Department of Environmental Health, Rollins School of Public Health, Emory University, 1518 Clifton Road NE, Atlanta, GA 30322, USA.
Environ Res. 2013 Feb;121:1-10. doi: 10.1016/j.envres.2012.11.003. Epub 2012 Dec 6.
Most of currently reported models for predicting PM(2.5) concentrations from satellite retrievals of aerosol optical depth are global methods without considering local variations, which might introduce significant biases into prediction results. In this paper, a geographically weighted regression model was developed to examine the relationship among PM(2.5), aerosol optical depth, meteorological parameters, and land use information. Additionally, two meteorological datasets, North American Regional Reanalysis and North American Land Data Assimilation System, were fitted into the model separately to compare their performances. The study area is centered at the Atlanta Metro area, and data were collected from various sources for the year 2003. The results showed that the mean local R(2) of the models using North American Regional Reanalysis was 0.60 and those using North American Land Data Assimilation System reached 0.61. The root mean squared prediction error showed that the prediction accuracy was 82.7% and 83.0% for North American Regional Reanalysis and North American Land Data Assimilation System in model fitting, respectively, and 69.7% and 72.1% in cross validation. The results indicated that geographically weighted regression combined with aerosol optical depth, meteorological parameters, and land use information as the predictor variables could generate a better fit and achieve high accuracy in PM(2.5) exposure estimation, and North American Land Data Assimilation System could be used as an alternative of North American Regional Reanalysis to provide some of the meteorological fields.

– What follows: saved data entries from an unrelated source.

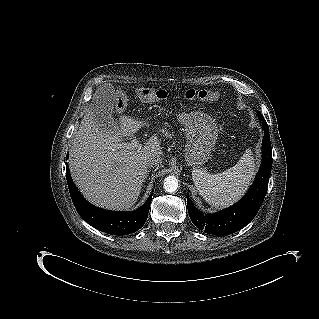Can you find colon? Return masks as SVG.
Segmentation results:
<instances>
[{
	"mask_svg": "<svg viewBox=\"0 0 319 319\" xmlns=\"http://www.w3.org/2000/svg\"><path fill=\"white\" fill-rule=\"evenodd\" d=\"M137 96L144 102H155L165 100L168 96L167 92L163 89H155L149 86H142L136 89ZM175 98H182L185 100H198V101H214L218 98V94L209 90H195L189 89ZM127 96L123 92H119L116 97V107L119 111H123L127 106Z\"/></svg>",
	"mask_w": 319,
	"mask_h": 319,
	"instance_id": "5ec220e1",
	"label": "colon"
}]
</instances>
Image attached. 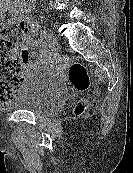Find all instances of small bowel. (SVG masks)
Instances as JSON below:
<instances>
[{"mask_svg": "<svg viewBox=\"0 0 133 173\" xmlns=\"http://www.w3.org/2000/svg\"><path fill=\"white\" fill-rule=\"evenodd\" d=\"M29 23H30V32L29 33L31 35H35L39 31L40 26L36 21L31 20V21H29ZM36 44H37V41L33 40L31 36H28L25 38V45L26 46L36 45ZM34 55L39 62H44V61L49 60V54L47 53L46 50H41V51L35 53ZM23 63L24 64H30L31 63L29 58H28V54H27V57L23 60Z\"/></svg>", "mask_w": 133, "mask_h": 173, "instance_id": "c3829d8e", "label": "small bowel"}]
</instances>
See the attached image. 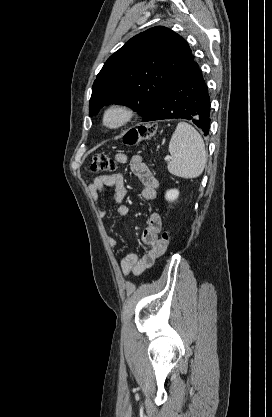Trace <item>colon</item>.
I'll list each match as a JSON object with an SVG mask.
<instances>
[{
    "label": "colon",
    "instance_id": "obj_1",
    "mask_svg": "<svg viewBox=\"0 0 272 417\" xmlns=\"http://www.w3.org/2000/svg\"><path fill=\"white\" fill-rule=\"evenodd\" d=\"M156 132L157 126L155 124L140 125L128 130L123 137V142L127 146H135L141 141L154 136ZM90 169L92 172H110L115 169V163L105 154H95ZM160 240L164 246H167L170 241V233L164 231Z\"/></svg>",
    "mask_w": 272,
    "mask_h": 417
}]
</instances>
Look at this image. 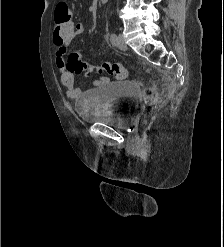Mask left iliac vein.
<instances>
[{"label":"left iliac vein","instance_id":"left-iliac-vein-1","mask_svg":"<svg viewBox=\"0 0 224 247\" xmlns=\"http://www.w3.org/2000/svg\"><path fill=\"white\" fill-rule=\"evenodd\" d=\"M117 47L123 51L128 49L127 44L125 42V38L122 34H119L117 36Z\"/></svg>","mask_w":224,"mask_h":247}]
</instances>
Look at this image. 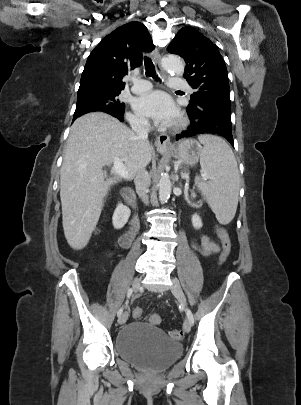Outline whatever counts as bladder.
<instances>
[{
    "mask_svg": "<svg viewBox=\"0 0 301 405\" xmlns=\"http://www.w3.org/2000/svg\"><path fill=\"white\" fill-rule=\"evenodd\" d=\"M115 349L123 360L151 371H162L181 354V344L160 328L131 322L122 327L115 338Z\"/></svg>",
    "mask_w": 301,
    "mask_h": 405,
    "instance_id": "obj_1",
    "label": "bladder"
}]
</instances>
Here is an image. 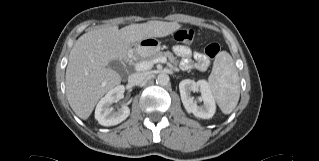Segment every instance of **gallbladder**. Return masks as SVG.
Returning a JSON list of instances; mask_svg holds the SVG:
<instances>
[{
    "mask_svg": "<svg viewBox=\"0 0 319 161\" xmlns=\"http://www.w3.org/2000/svg\"><path fill=\"white\" fill-rule=\"evenodd\" d=\"M109 68L117 71L118 73L122 74L124 71V65L121 61L119 60H113L109 63L108 65Z\"/></svg>",
    "mask_w": 319,
    "mask_h": 161,
    "instance_id": "1",
    "label": "gallbladder"
}]
</instances>
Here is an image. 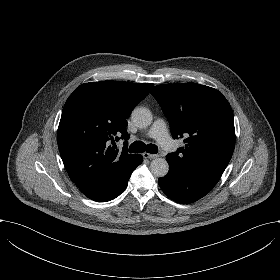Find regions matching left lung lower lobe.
<instances>
[{
  "label": "left lung lower lobe",
  "instance_id": "left-lung-lower-lobe-1",
  "mask_svg": "<svg viewBox=\"0 0 280 280\" xmlns=\"http://www.w3.org/2000/svg\"><path fill=\"white\" fill-rule=\"evenodd\" d=\"M170 169L159 178L162 191L172 200L188 204L209 193L221 177V173L197 167H186L171 157H166Z\"/></svg>",
  "mask_w": 280,
  "mask_h": 280
}]
</instances>
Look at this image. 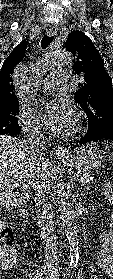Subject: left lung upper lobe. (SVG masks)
<instances>
[{
    "instance_id": "1",
    "label": "left lung upper lobe",
    "mask_w": 113,
    "mask_h": 279,
    "mask_svg": "<svg viewBox=\"0 0 113 279\" xmlns=\"http://www.w3.org/2000/svg\"><path fill=\"white\" fill-rule=\"evenodd\" d=\"M65 47L73 54L74 71L83 77L75 100L88 118V130L94 131L113 121L112 79L104 61L89 37L79 31L69 34Z\"/></svg>"
}]
</instances>
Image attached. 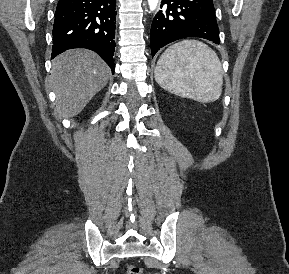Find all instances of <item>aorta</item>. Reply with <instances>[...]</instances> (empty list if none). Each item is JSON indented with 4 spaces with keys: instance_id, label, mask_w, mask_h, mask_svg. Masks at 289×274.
<instances>
[{
    "instance_id": "aorta-1",
    "label": "aorta",
    "mask_w": 289,
    "mask_h": 274,
    "mask_svg": "<svg viewBox=\"0 0 289 274\" xmlns=\"http://www.w3.org/2000/svg\"><path fill=\"white\" fill-rule=\"evenodd\" d=\"M158 2H159V0H148V5H149L151 11L156 9Z\"/></svg>"
}]
</instances>
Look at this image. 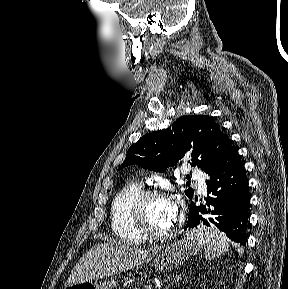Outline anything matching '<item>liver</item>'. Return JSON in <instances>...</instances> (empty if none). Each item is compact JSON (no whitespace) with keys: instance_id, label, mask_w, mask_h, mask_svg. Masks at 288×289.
<instances>
[{"instance_id":"1","label":"liver","mask_w":288,"mask_h":289,"mask_svg":"<svg viewBox=\"0 0 288 289\" xmlns=\"http://www.w3.org/2000/svg\"><path fill=\"white\" fill-rule=\"evenodd\" d=\"M160 250L161 247L137 248L116 241L95 245L74 266L65 287L130 270L149 262Z\"/></svg>"}]
</instances>
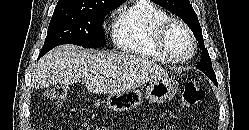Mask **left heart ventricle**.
Listing matches in <instances>:
<instances>
[{"label": "left heart ventricle", "instance_id": "1", "mask_svg": "<svg viewBox=\"0 0 249 130\" xmlns=\"http://www.w3.org/2000/svg\"><path fill=\"white\" fill-rule=\"evenodd\" d=\"M169 52L177 58H185L191 51V42L186 32L179 26H173L167 35Z\"/></svg>", "mask_w": 249, "mask_h": 130}]
</instances>
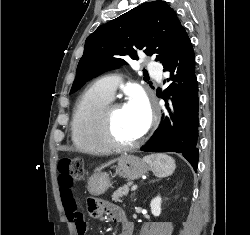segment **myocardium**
<instances>
[{"label":"myocardium","instance_id":"1","mask_svg":"<svg viewBox=\"0 0 250 235\" xmlns=\"http://www.w3.org/2000/svg\"><path fill=\"white\" fill-rule=\"evenodd\" d=\"M125 107L124 103H109L101 114V134L106 144L111 150L128 151L140 146L144 141V136H140L136 141L123 143L119 141L114 133V115L117 110Z\"/></svg>","mask_w":250,"mask_h":235}]
</instances>
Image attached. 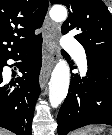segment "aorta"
<instances>
[{"instance_id": "1", "label": "aorta", "mask_w": 112, "mask_h": 135, "mask_svg": "<svg viewBox=\"0 0 112 135\" xmlns=\"http://www.w3.org/2000/svg\"><path fill=\"white\" fill-rule=\"evenodd\" d=\"M55 22H63L67 18L64 6H53L49 12ZM70 84V68L66 60L60 59L53 69L49 82V102L53 108L58 107L66 98Z\"/></svg>"}]
</instances>
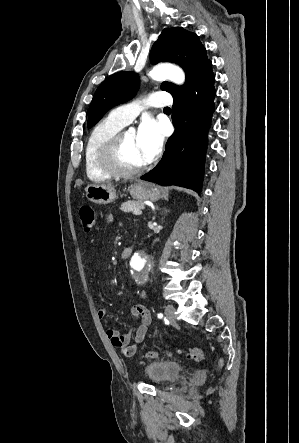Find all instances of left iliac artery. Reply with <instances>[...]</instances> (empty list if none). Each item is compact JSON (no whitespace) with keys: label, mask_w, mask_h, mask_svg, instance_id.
<instances>
[{"label":"left iliac artery","mask_w":299,"mask_h":443,"mask_svg":"<svg viewBox=\"0 0 299 443\" xmlns=\"http://www.w3.org/2000/svg\"><path fill=\"white\" fill-rule=\"evenodd\" d=\"M158 318H160V319L163 318V314H162V313H159V314H158Z\"/></svg>","instance_id":"1"}]
</instances>
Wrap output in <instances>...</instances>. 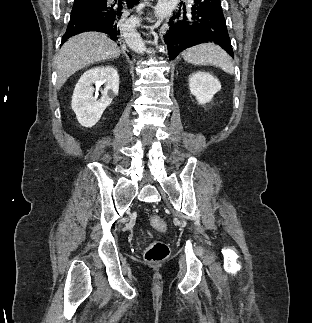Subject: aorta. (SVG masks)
<instances>
[{
  "mask_svg": "<svg viewBox=\"0 0 312 323\" xmlns=\"http://www.w3.org/2000/svg\"><path fill=\"white\" fill-rule=\"evenodd\" d=\"M124 38L127 46H129L133 52H136V54H144V52H146V46L136 30H130L128 34H125Z\"/></svg>",
  "mask_w": 312,
  "mask_h": 323,
  "instance_id": "aorta-1",
  "label": "aorta"
}]
</instances>
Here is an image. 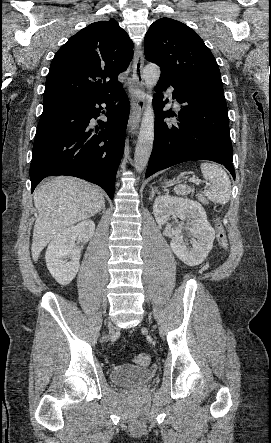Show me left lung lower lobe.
<instances>
[{
	"label": "left lung lower lobe",
	"instance_id": "obj_1",
	"mask_svg": "<svg viewBox=\"0 0 271 443\" xmlns=\"http://www.w3.org/2000/svg\"><path fill=\"white\" fill-rule=\"evenodd\" d=\"M173 87V98L181 105L177 123L164 118L175 116L162 111L163 95H154L155 136L146 178L159 170L192 160H210L224 165L235 179L229 119L223 87L162 73L157 92Z\"/></svg>",
	"mask_w": 271,
	"mask_h": 443
}]
</instances>
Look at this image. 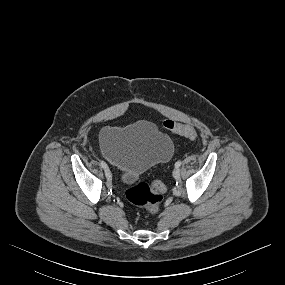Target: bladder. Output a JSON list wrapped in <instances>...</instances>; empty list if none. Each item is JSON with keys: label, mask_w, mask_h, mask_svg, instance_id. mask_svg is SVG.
Returning <instances> with one entry per match:
<instances>
[{"label": "bladder", "mask_w": 285, "mask_h": 285, "mask_svg": "<svg viewBox=\"0 0 285 285\" xmlns=\"http://www.w3.org/2000/svg\"><path fill=\"white\" fill-rule=\"evenodd\" d=\"M100 145L124 185L133 184L142 173L169 160L174 151L171 138L145 120L126 127L103 128Z\"/></svg>", "instance_id": "bladder-1"}]
</instances>
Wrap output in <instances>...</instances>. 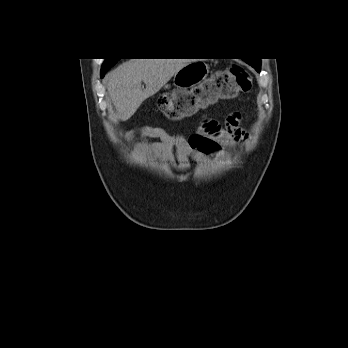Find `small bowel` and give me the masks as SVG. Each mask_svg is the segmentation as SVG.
<instances>
[{"label": "small bowel", "instance_id": "c3829d8e", "mask_svg": "<svg viewBox=\"0 0 348 348\" xmlns=\"http://www.w3.org/2000/svg\"><path fill=\"white\" fill-rule=\"evenodd\" d=\"M146 133L159 139V142L148 146L151 152L168 153L171 148L176 149L178 168L181 171L190 167L192 158L201 160L202 156L220 152L221 145L215 138H225L234 142H245L248 139V133L241 126V117L237 112L229 114L226 118L224 132L205 119L198 132L190 136L168 134L160 129H149Z\"/></svg>", "mask_w": 348, "mask_h": 348}]
</instances>
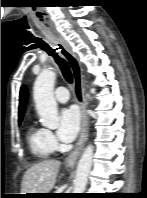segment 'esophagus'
<instances>
[{
    "instance_id": "esophagus-1",
    "label": "esophagus",
    "mask_w": 147,
    "mask_h": 198,
    "mask_svg": "<svg viewBox=\"0 0 147 198\" xmlns=\"http://www.w3.org/2000/svg\"><path fill=\"white\" fill-rule=\"evenodd\" d=\"M59 53L68 62L74 80V94L78 104L80 105L82 115V127L80 138L74 148V150L66 158V165L73 166L76 164L88 137V117L86 114V98L85 89L83 86L82 71L80 63L76 55L71 51L69 45L65 41H61L57 46Z\"/></svg>"
}]
</instances>
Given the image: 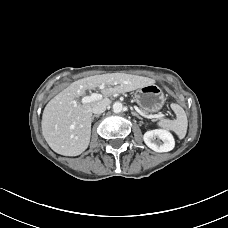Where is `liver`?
Returning <instances> with one entry per match:
<instances>
[{"mask_svg":"<svg viewBox=\"0 0 228 228\" xmlns=\"http://www.w3.org/2000/svg\"><path fill=\"white\" fill-rule=\"evenodd\" d=\"M155 80L125 73H107L77 80L58 93L46 105L42 115V134L53 151L64 156H77L90 142L93 106L108 97L154 84ZM99 87L104 98L86 104L77 99L87 90Z\"/></svg>","mask_w":228,"mask_h":228,"instance_id":"obj_1","label":"liver"}]
</instances>
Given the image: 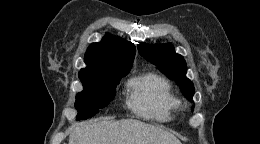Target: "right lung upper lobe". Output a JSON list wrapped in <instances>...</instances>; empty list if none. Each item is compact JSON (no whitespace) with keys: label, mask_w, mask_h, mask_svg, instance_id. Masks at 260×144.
<instances>
[{"label":"right lung upper lobe","mask_w":260,"mask_h":144,"mask_svg":"<svg viewBox=\"0 0 260 144\" xmlns=\"http://www.w3.org/2000/svg\"><path fill=\"white\" fill-rule=\"evenodd\" d=\"M134 56V44L106 34L102 41L88 47L84 57L87 67L79 76L130 71Z\"/></svg>","instance_id":"1"}]
</instances>
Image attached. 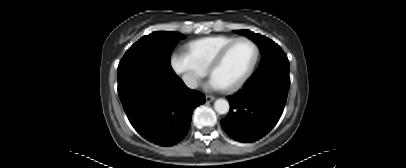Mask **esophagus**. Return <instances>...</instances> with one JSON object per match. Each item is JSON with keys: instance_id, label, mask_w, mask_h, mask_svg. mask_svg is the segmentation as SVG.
Returning <instances> with one entry per match:
<instances>
[{"instance_id": "esophagus-1", "label": "esophagus", "mask_w": 406, "mask_h": 168, "mask_svg": "<svg viewBox=\"0 0 406 168\" xmlns=\"http://www.w3.org/2000/svg\"><path fill=\"white\" fill-rule=\"evenodd\" d=\"M205 99H206L207 102H211V101L215 100V97L211 96V95H206Z\"/></svg>"}]
</instances>
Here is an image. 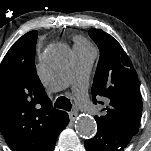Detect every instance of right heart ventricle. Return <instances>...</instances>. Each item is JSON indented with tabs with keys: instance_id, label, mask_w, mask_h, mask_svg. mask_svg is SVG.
Instances as JSON below:
<instances>
[{
	"instance_id": "1",
	"label": "right heart ventricle",
	"mask_w": 151,
	"mask_h": 151,
	"mask_svg": "<svg viewBox=\"0 0 151 151\" xmlns=\"http://www.w3.org/2000/svg\"><path fill=\"white\" fill-rule=\"evenodd\" d=\"M75 45H88L87 42L80 37L75 38Z\"/></svg>"
}]
</instances>
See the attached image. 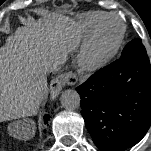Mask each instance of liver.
Wrapping results in <instances>:
<instances>
[{"label": "liver", "instance_id": "1", "mask_svg": "<svg viewBox=\"0 0 151 151\" xmlns=\"http://www.w3.org/2000/svg\"><path fill=\"white\" fill-rule=\"evenodd\" d=\"M80 42V30L65 16L19 27L0 48V122L35 114L45 97L48 66L63 64ZM35 135V126L26 138Z\"/></svg>", "mask_w": 151, "mask_h": 151}]
</instances>
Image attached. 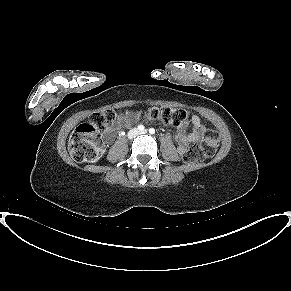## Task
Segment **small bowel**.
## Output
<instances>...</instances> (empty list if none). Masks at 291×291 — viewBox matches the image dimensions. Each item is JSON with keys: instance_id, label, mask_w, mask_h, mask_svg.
Instances as JSON below:
<instances>
[{"instance_id": "small-bowel-1", "label": "small bowel", "mask_w": 291, "mask_h": 291, "mask_svg": "<svg viewBox=\"0 0 291 291\" xmlns=\"http://www.w3.org/2000/svg\"><path fill=\"white\" fill-rule=\"evenodd\" d=\"M135 118L136 117L131 112H126L120 115L117 128L130 125ZM191 123L192 129L190 132H186L185 126H181L176 134V140L180 151H184L189 143L200 141L205 134V127L197 115H192ZM104 136L107 141H111L115 137V131L113 129H108L105 131Z\"/></svg>"}]
</instances>
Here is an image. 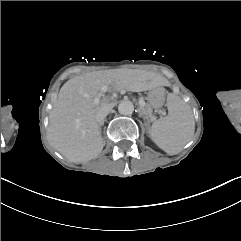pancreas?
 <instances>
[{
	"label": "pancreas",
	"instance_id": "cf45deb5",
	"mask_svg": "<svg viewBox=\"0 0 241 241\" xmlns=\"http://www.w3.org/2000/svg\"><path fill=\"white\" fill-rule=\"evenodd\" d=\"M142 111L147 117H149L150 119H154L152 109L150 108L149 105H147L145 108H143Z\"/></svg>",
	"mask_w": 241,
	"mask_h": 241
}]
</instances>
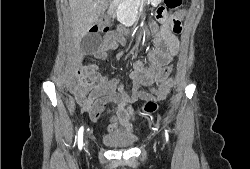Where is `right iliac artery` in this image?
I'll return each mask as SVG.
<instances>
[{
  "instance_id": "82829eb1",
  "label": "right iliac artery",
  "mask_w": 250,
  "mask_h": 169,
  "mask_svg": "<svg viewBox=\"0 0 250 169\" xmlns=\"http://www.w3.org/2000/svg\"><path fill=\"white\" fill-rule=\"evenodd\" d=\"M83 145V127L79 129L78 132V147L81 150Z\"/></svg>"
}]
</instances>
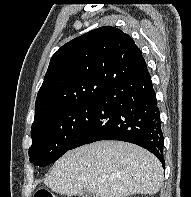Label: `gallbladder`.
<instances>
[{
  "label": "gallbladder",
  "mask_w": 191,
  "mask_h": 197,
  "mask_svg": "<svg viewBox=\"0 0 191 197\" xmlns=\"http://www.w3.org/2000/svg\"><path fill=\"white\" fill-rule=\"evenodd\" d=\"M80 197H95V195L92 194V193H90V192L83 191V192L80 194Z\"/></svg>",
  "instance_id": "1"
}]
</instances>
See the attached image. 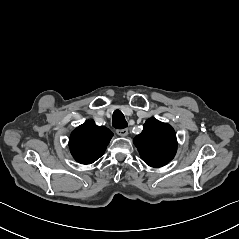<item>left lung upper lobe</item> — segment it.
I'll return each mask as SVG.
<instances>
[{
  "label": "left lung upper lobe",
  "instance_id": "5c2ea615",
  "mask_svg": "<svg viewBox=\"0 0 239 239\" xmlns=\"http://www.w3.org/2000/svg\"><path fill=\"white\" fill-rule=\"evenodd\" d=\"M142 160L151 167H162L169 163L177 151L174 129L155 118L148 119L141 134L133 140Z\"/></svg>",
  "mask_w": 239,
  "mask_h": 239
}]
</instances>
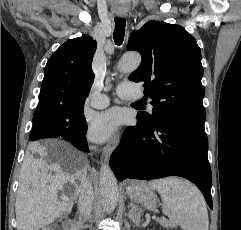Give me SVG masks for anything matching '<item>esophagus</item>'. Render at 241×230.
<instances>
[{
    "label": "esophagus",
    "instance_id": "1",
    "mask_svg": "<svg viewBox=\"0 0 241 230\" xmlns=\"http://www.w3.org/2000/svg\"><path fill=\"white\" fill-rule=\"evenodd\" d=\"M118 16L120 18H125L126 14L122 13V14H118ZM119 138H120V134L118 133L111 139V141L103 149V156H104L105 160H107L109 158V156L111 155L113 150L116 148Z\"/></svg>",
    "mask_w": 241,
    "mask_h": 230
}]
</instances>
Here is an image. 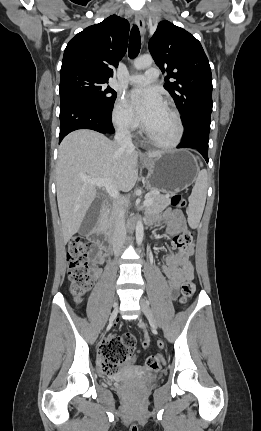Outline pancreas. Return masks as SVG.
<instances>
[{"label":"pancreas","instance_id":"pancreas-1","mask_svg":"<svg viewBox=\"0 0 261 431\" xmlns=\"http://www.w3.org/2000/svg\"><path fill=\"white\" fill-rule=\"evenodd\" d=\"M171 195L167 194H152L149 195L148 198L152 199V204L148 206L146 209L147 213L160 212L163 211L167 206L170 205ZM108 225L111 226L113 224V215L109 214L107 218Z\"/></svg>","mask_w":261,"mask_h":431}]
</instances>
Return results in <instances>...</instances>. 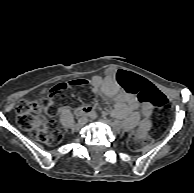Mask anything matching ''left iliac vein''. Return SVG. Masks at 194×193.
Masks as SVG:
<instances>
[{"instance_id":"obj_1","label":"left iliac vein","mask_w":194,"mask_h":193,"mask_svg":"<svg viewBox=\"0 0 194 193\" xmlns=\"http://www.w3.org/2000/svg\"><path fill=\"white\" fill-rule=\"evenodd\" d=\"M103 122L111 126L115 132H119L121 129V124H119L117 121H110V120L104 119Z\"/></svg>"}]
</instances>
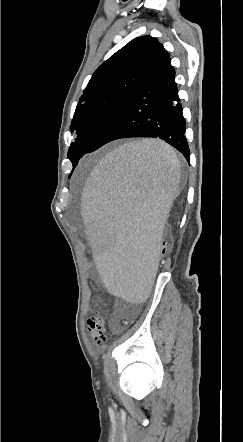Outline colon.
Instances as JSON below:
<instances>
[{"label": "colon", "mask_w": 243, "mask_h": 442, "mask_svg": "<svg viewBox=\"0 0 243 442\" xmlns=\"http://www.w3.org/2000/svg\"><path fill=\"white\" fill-rule=\"evenodd\" d=\"M171 239L168 236L163 237L161 243V251L158 256L159 262H164L170 251ZM98 306H103V301H98ZM106 324L107 318L102 311L97 312L96 315L91 316L87 321L88 332L97 346H102L106 342Z\"/></svg>", "instance_id": "colon-1"}]
</instances>
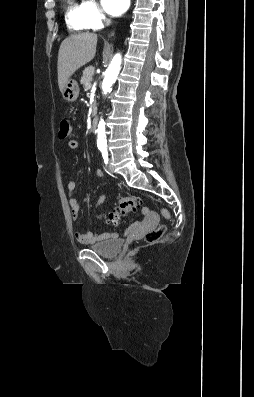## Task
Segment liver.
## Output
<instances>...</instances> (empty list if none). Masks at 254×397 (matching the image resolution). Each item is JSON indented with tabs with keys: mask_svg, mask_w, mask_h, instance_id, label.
Returning a JSON list of instances; mask_svg holds the SVG:
<instances>
[{
	"mask_svg": "<svg viewBox=\"0 0 254 397\" xmlns=\"http://www.w3.org/2000/svg\"><path fill=\"white\" fill-rule=\"evenodd\" d=\"M97 34L82 33L64 39L58 52V85L62 92L68 79L96 54Z\"/></svg>",
	"mask_w": 254,
	"mask_h": 397,
	"instance_id": "1",
	"label": "liver"
}]
</instances>
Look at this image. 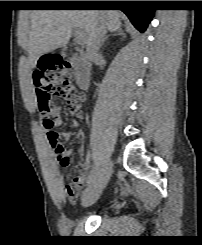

目前大多数利用卫星反演气溶胶光学厚度来预测 PM(2.5)浓度的模型都是全球方法,没有考虑到局部变化,这可能会给预测结果带来显著偏差。本文利用地理加权回归模型来研究 PM(2.5)、气溶胶光学厚度、气象参数和土地利用信息之间的关系。此外,还分别利用两个气象数据集(北美区域再分析和北美陆面数据同化系统)来拟合模型,以比较它们的性能。研究区域以亚特兰大都会区为中心,数据采集自 2003 年的多个来源。结果表明,使用北美区域再分析的模型的平均局部 R(2)为 0.60,使用北美陆面数据同化系统的模型达到 0.61。均方根预测误差表明,模型拟合的预测精度分别为 82.7%和 83.0%,交叉验证的预测精度分别为 69.7%和 72.1%。结果表明,地理加权回归结合气溶胶光学厚度、气象参数和土地利用信息作为预测变量,可以更好地拟合,并实现 PM(2.5)暴露估计的高精度,而且北美陆面数据同化系统可以作为北美区域再分析的替代方法,提供一些气象场。